Quick Fire Cases
Juthipong Benjanuwattra, MD
Cardiology Fellow
University of Cincinnati Medical Center
Juthipong Benjanuwattra, MD
Cardiology Fellow
University of Cincinnati Medical Center
Jonathan D. Feazell, MD
Resident
University of Cincinnati Medical Center
Sara A. Dressman, MD
Resident
University of Cincinnati Medical Center
David M. Harris, MD
Associate Professor (Advisor)
University of Cincinnati
A 50-year-old female patient with relapsed Hodgkin’s lymphoma initially presented with bilateral pleural effusions and a large pericardial effusion necessitating pericardiocentesis and subsequent pericardial window. She underwent allogenic bone marrow transplant which was complicated by neutropenic fever and a prolonged hospitalization. A month later, she developed gradually worsening dyspnea, positional chest pain and recurrent bilateral pleural effusions requiring multiple thoracenteses. Given her history and symptomatology, there was concern for effusive constrictive physiology.

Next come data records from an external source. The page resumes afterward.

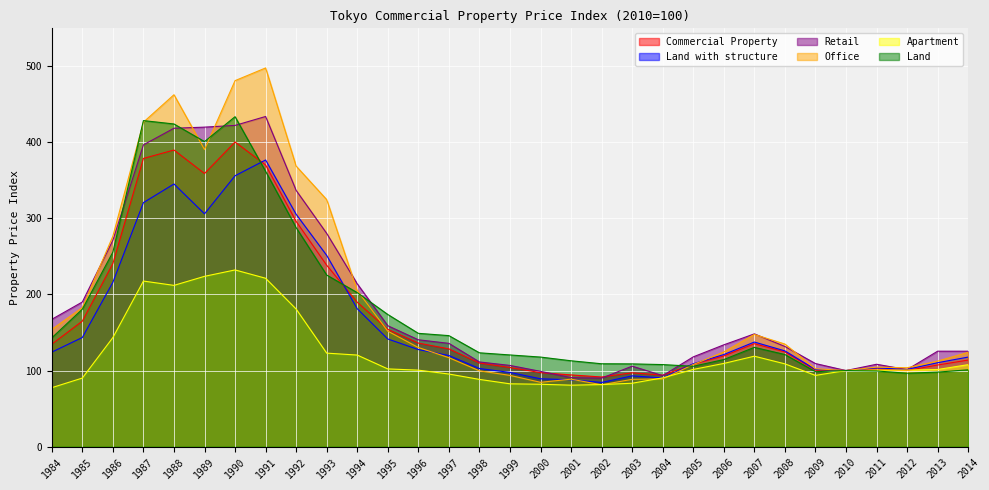

Rank the series at 1996 from highest to lowest value.

Land, Retail, Commercial Property, Office, Land with structure, Apartment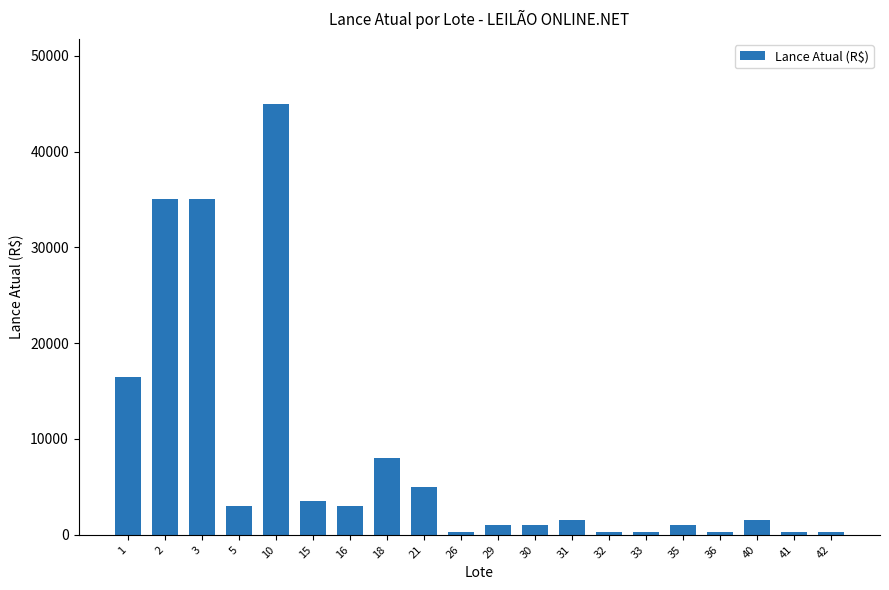

What is the value of the 1st bar from the left?

16500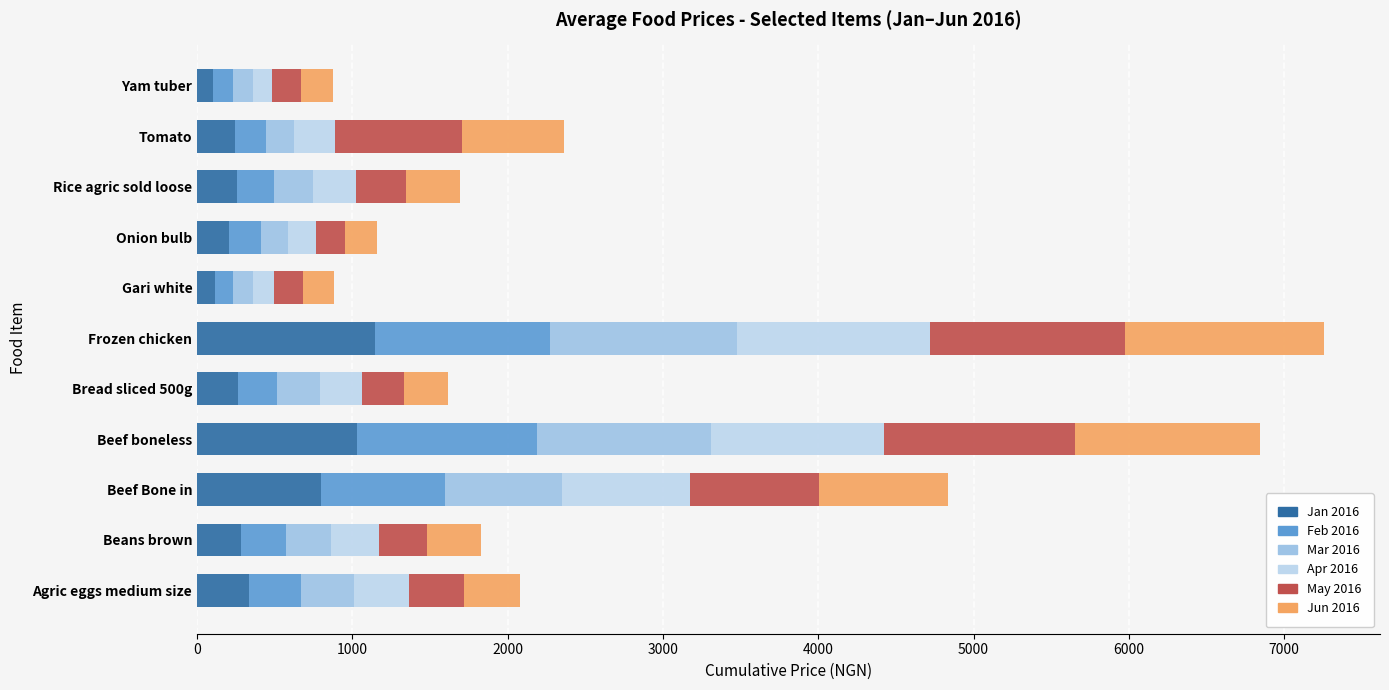

Which series has the widest spread of values?

Apr 2016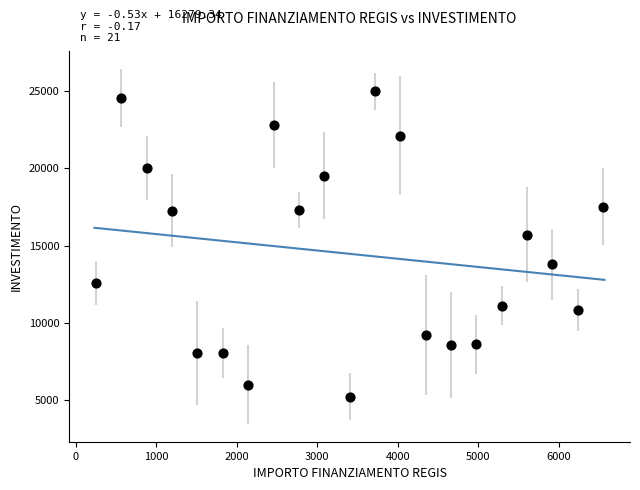

What Y value in the scatter plot is closest to 15101?

15714.9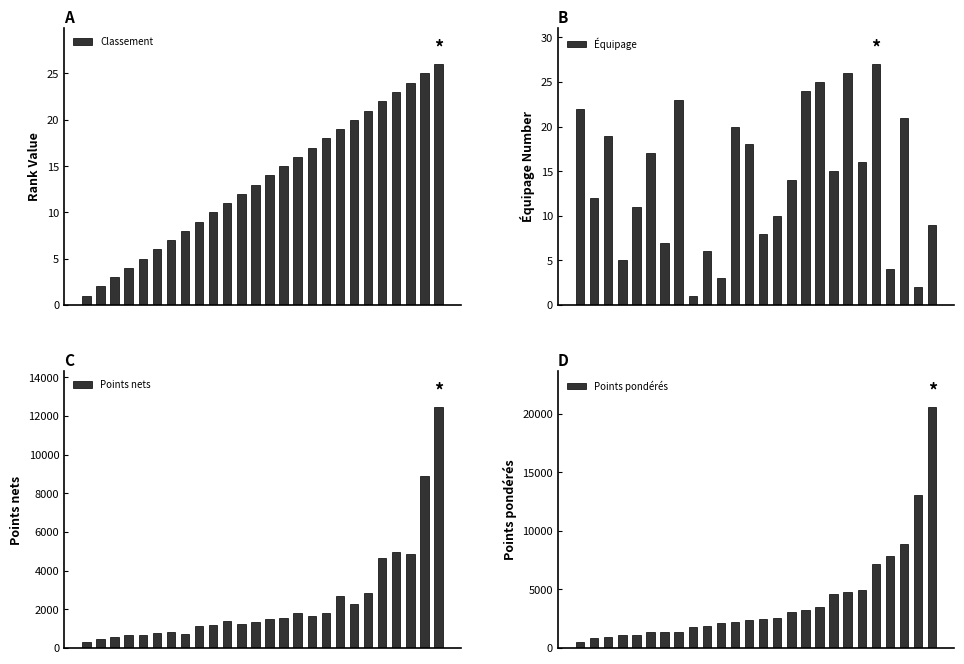

Rank the series by their maximum value, from lowest to highest.

Classement, Équipage, Points nets, Points pondérés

Diagnostic Techniques and Their Most Important Findings:
The transthoracic echocardiogram (TTE) showed significant respirophasic variation in the tricuspid inflow velocities (Fig 1A), the hepatic venous Doppler with inspiratory diastolic flow reversal and increased forward flow as well as a dilated vena cava and pleural effusions (Fig 1B). However, there was no variation in the mitral inflow velocities (Fig 1C). Annulus paradoxus was demonstrated on tissue Doppler (Fig 1D). Respirophasic septal shift was only subtle without clear diastolic shuddering. There was also moderate-severe aortic regurgitation with vena contracta of 5.5 mm, pressure half-time of 355 msec and holodiastolic flow reversal in the descending aorta (Fig 2A-C). LVEDV and LVESV were within normal limits.
Due to discrepancy in the TTE findings and the high clinical suspicion, CMR was obtained. The patient was intubated and ventilated for the study due to significant shortness of breath and anxiety. As illustrated in Figure 3, there was diffuse non-calcified pericardial thickening measuring 3.2 mm with extensive gadolinium enhancement and evidence of myocardial adhesions on tagged imaging. However, there was no evidence of diastolic septal bounce or respirophasic septal shift while the patient was intubated. Aortic regurgitant fraction was 26%. Invasive hemodynamic study was not performed due to patient’s preference.
Learning Points from this Case:
The CMR was integral in confirming the diagnosis for this patient. The classic signs for respirophasic variation in the mitral inflow and septal bounce were blunted due to the underlying hemodynamic consequences of aortic regurgitation, but the CMR clearly characterized a thickened pericardium with adhesions in a patient who had been medical optimized. Constrictive pericarditis is a cause of unexplained pleural effusion according to multiple case series. Taken together, constrictive pericarditis is an uncommon condition that is often overlooked due to its diagnostic difficulty, thus emphasizing the role of multimodality imaging including CMR.